Check each line of the entries below for the word "April", and copy the lines that have it.

——

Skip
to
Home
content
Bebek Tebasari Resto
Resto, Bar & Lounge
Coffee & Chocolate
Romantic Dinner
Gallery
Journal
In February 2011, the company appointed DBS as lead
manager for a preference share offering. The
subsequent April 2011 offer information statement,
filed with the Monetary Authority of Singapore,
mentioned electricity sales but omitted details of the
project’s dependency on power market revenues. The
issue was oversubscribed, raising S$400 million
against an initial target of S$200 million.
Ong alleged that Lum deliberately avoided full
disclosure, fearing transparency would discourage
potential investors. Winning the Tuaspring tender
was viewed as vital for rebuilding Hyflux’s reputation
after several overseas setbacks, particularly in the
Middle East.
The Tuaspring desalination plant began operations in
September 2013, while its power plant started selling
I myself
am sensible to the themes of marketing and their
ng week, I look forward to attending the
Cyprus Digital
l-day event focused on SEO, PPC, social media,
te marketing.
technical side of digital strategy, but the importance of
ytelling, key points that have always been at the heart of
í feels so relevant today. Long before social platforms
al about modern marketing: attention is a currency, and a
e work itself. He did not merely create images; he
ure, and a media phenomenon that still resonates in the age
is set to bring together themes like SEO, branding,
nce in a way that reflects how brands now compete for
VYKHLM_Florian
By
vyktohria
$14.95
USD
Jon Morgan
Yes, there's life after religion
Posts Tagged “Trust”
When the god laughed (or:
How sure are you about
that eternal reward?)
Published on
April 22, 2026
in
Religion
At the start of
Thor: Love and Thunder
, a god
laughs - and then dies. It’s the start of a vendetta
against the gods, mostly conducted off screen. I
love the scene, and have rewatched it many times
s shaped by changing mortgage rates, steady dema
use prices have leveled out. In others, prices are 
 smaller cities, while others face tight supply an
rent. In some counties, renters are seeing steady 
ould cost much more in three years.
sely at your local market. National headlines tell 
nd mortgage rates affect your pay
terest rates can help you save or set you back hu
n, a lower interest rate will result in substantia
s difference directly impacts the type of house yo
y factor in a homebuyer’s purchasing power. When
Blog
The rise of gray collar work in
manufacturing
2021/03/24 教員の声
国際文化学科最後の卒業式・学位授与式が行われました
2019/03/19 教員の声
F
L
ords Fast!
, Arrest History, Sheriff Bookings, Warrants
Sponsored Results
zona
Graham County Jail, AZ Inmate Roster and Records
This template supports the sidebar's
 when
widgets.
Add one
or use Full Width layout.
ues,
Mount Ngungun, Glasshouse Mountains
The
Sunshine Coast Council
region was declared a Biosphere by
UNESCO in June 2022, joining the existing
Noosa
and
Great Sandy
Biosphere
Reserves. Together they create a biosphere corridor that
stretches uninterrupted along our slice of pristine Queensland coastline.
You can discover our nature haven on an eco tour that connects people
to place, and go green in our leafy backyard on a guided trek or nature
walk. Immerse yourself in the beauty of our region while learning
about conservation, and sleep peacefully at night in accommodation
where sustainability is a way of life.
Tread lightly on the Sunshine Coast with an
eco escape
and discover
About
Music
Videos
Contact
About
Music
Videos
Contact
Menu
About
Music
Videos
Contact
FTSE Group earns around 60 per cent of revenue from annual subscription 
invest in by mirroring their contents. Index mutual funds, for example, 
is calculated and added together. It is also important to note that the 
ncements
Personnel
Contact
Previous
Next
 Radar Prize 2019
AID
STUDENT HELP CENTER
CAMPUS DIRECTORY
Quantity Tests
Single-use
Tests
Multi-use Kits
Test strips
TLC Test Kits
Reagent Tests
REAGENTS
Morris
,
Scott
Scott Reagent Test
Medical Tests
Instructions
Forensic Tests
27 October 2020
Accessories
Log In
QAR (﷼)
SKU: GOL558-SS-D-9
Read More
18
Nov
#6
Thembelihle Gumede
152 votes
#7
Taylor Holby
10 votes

——

WRITTEN ANSWER:
subsequent April 2011 offer information statement,
April 22, 2026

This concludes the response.